What the exercise asks ▸ A stretch of the entries below is to be set down exactly, running from the line with "gildor, UDUAMA .O.: 600000 -> 500000" through the line with "vol, 12: 562041 -> 427000", both included, and no other line.

-- Provided entries follows --

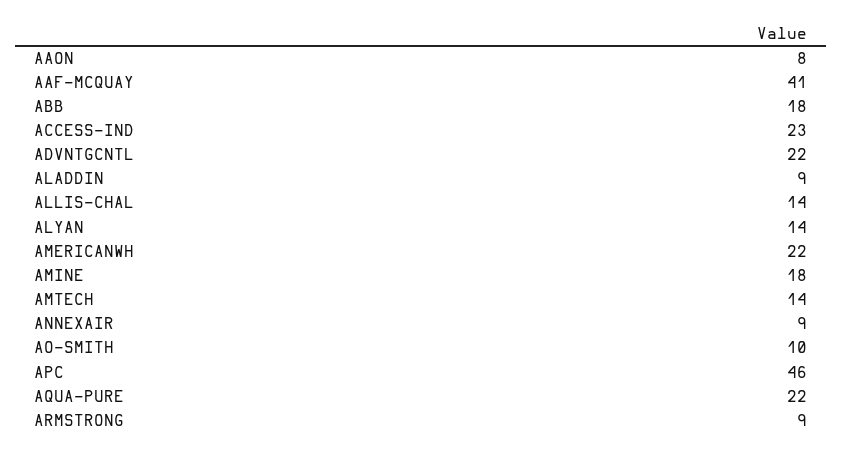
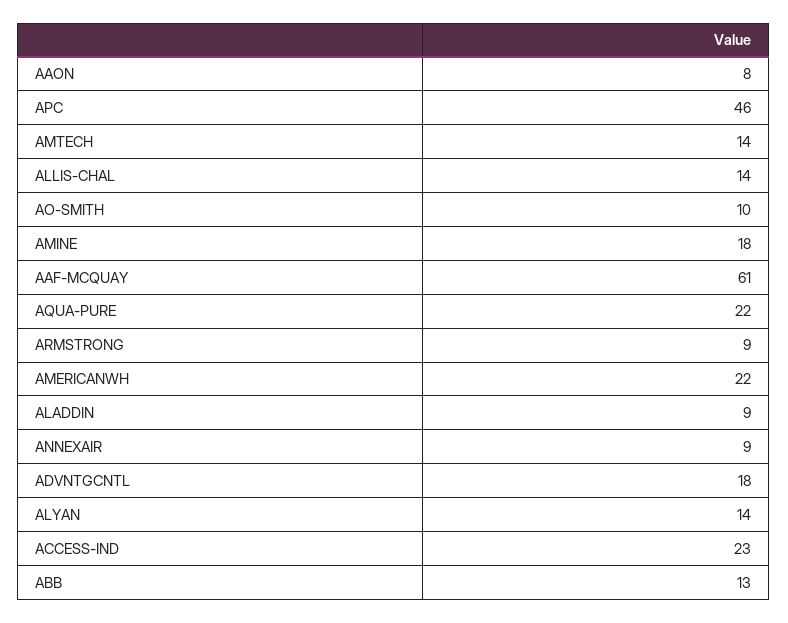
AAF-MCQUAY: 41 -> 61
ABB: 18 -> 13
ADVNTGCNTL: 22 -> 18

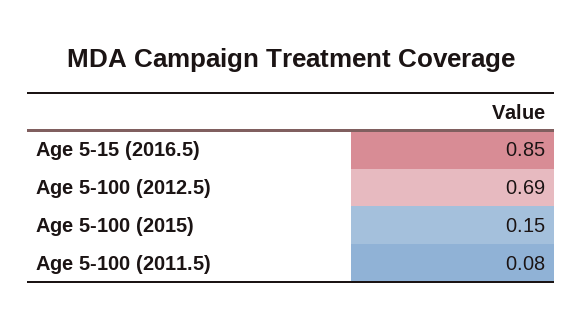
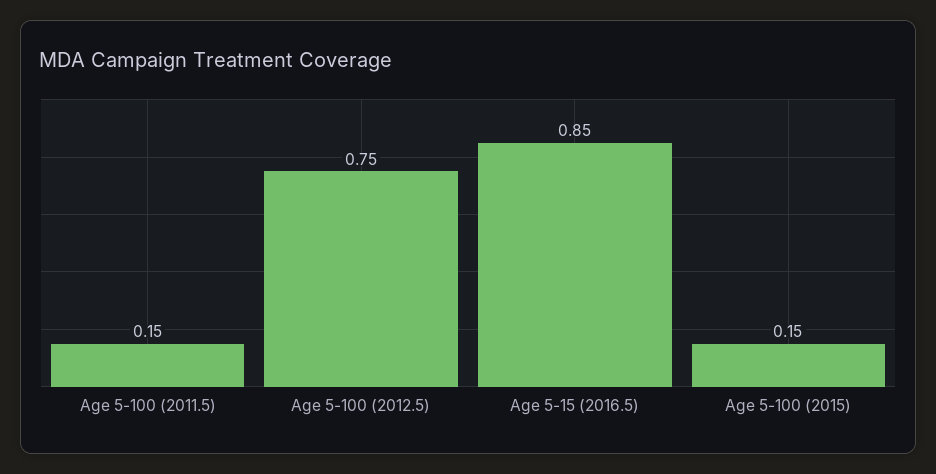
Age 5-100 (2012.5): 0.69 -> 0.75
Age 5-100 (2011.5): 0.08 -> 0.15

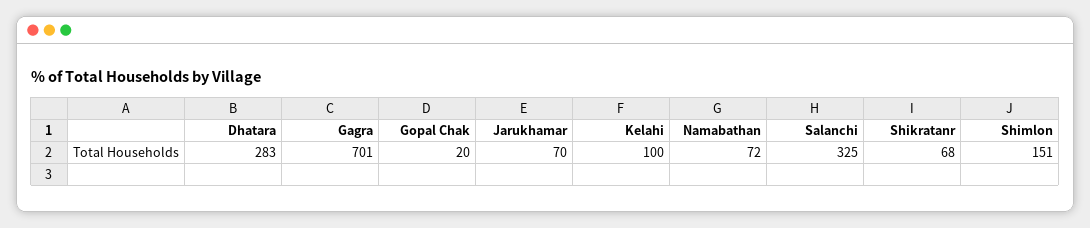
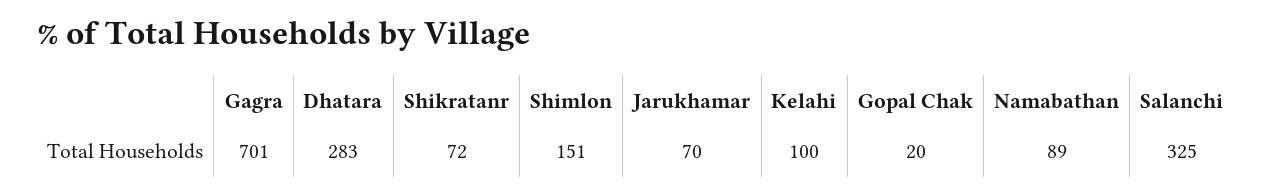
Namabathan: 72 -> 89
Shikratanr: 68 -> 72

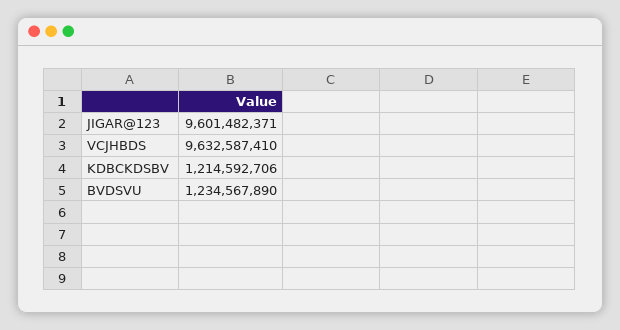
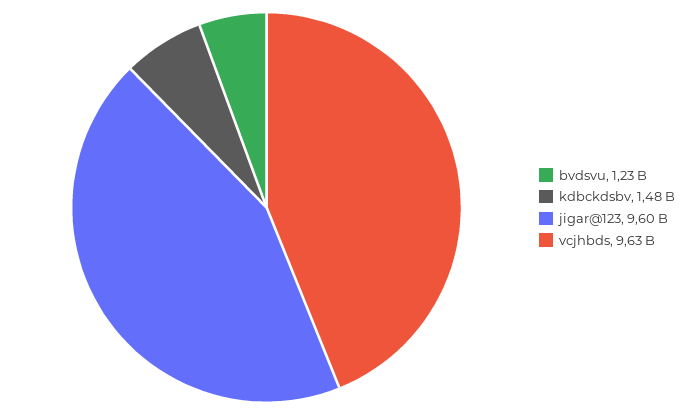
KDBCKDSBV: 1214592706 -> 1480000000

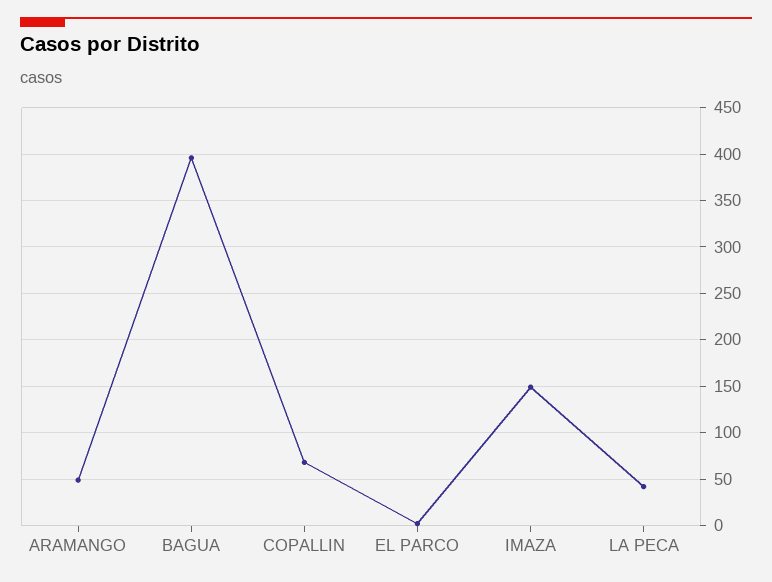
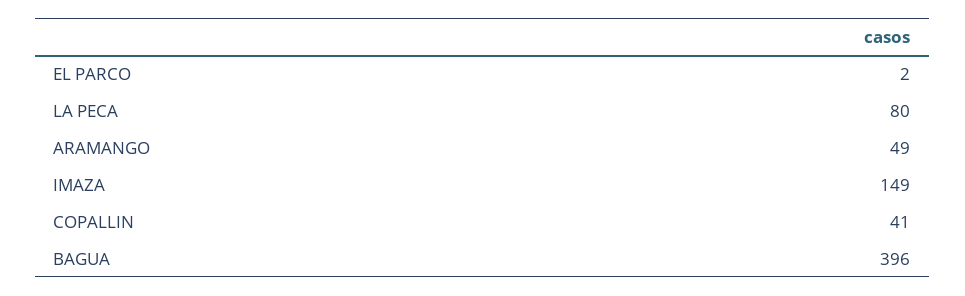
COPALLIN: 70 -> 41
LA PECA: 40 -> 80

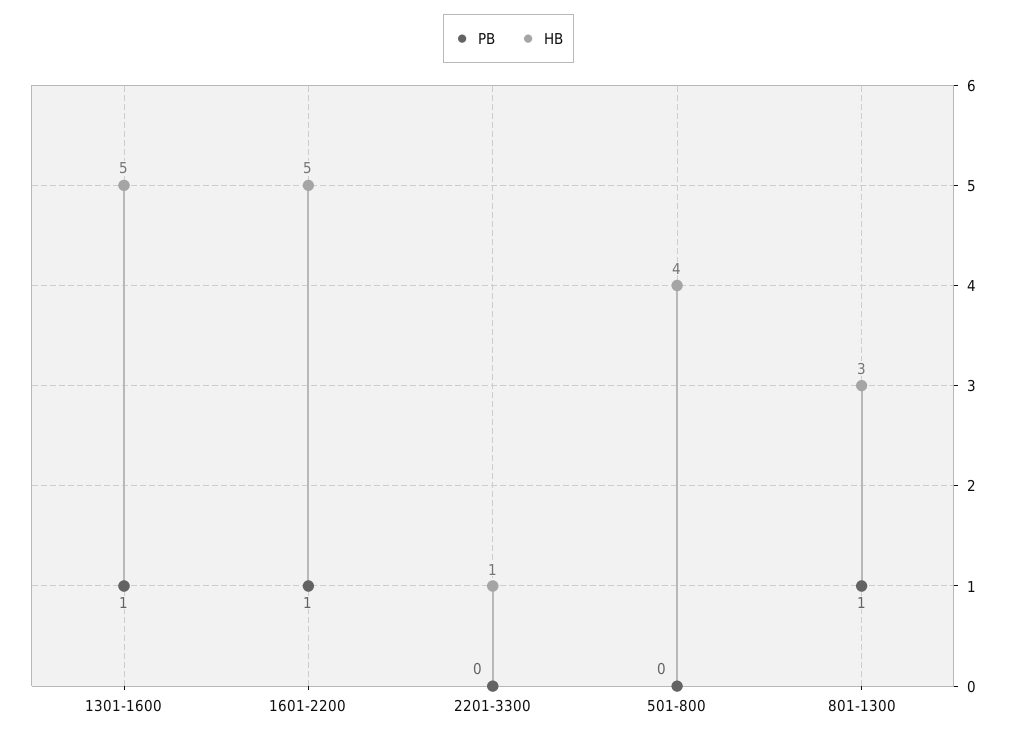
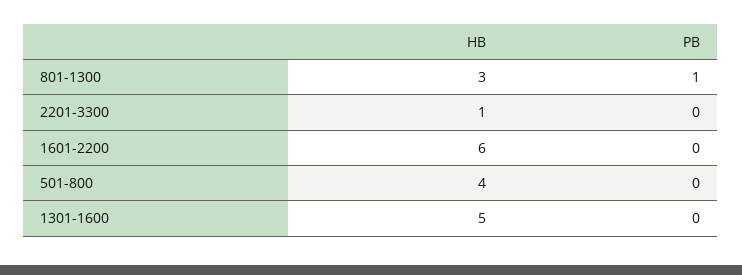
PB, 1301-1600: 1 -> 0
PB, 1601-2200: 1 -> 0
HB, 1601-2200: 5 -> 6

-- Provided entries concluded --
-- Provided entries follows --

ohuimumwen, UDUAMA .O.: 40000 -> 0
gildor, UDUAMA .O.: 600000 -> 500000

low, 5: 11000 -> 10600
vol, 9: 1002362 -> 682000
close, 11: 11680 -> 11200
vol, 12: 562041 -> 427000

-- Provided entries concluded --
-- Provided entries follows --

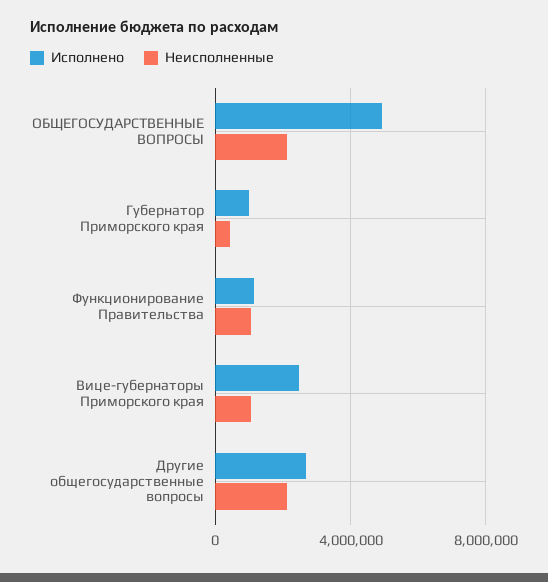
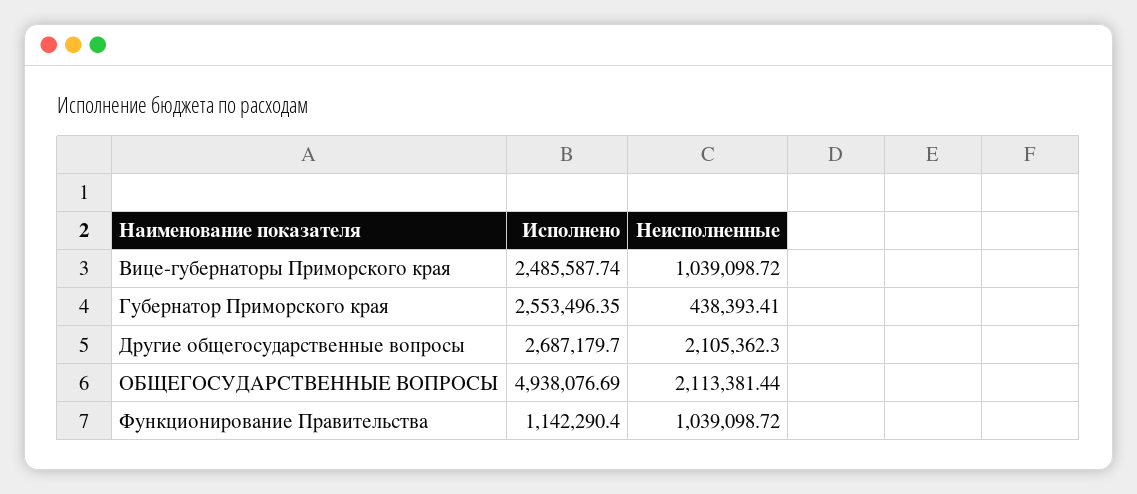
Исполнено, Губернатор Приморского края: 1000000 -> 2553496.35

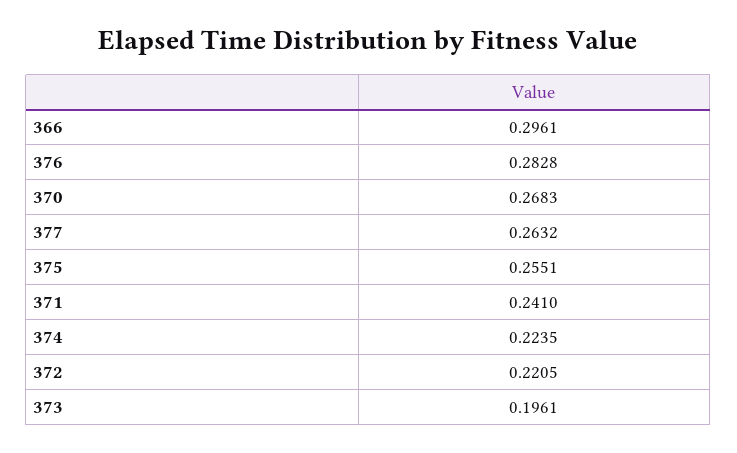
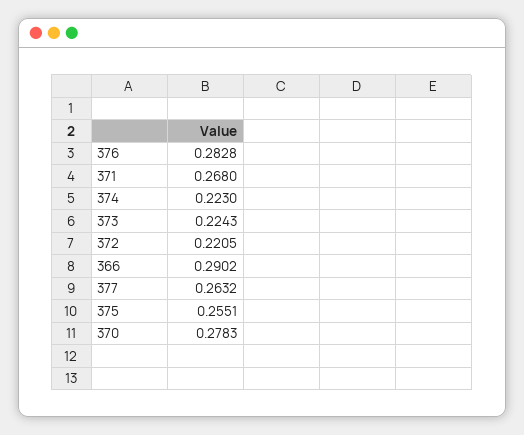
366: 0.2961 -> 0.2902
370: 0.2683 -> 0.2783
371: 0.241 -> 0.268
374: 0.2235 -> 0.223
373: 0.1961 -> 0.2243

-- Provided entries concluded --

Written response ▸
gildor, UDUAMA .O.: 600000 -> 500000

low, 5: 11000 -> 10600
vol, 9: 1002362 -> 682000
close, 11: 11680 -> 11200
vol, 12: 562041 -> 427000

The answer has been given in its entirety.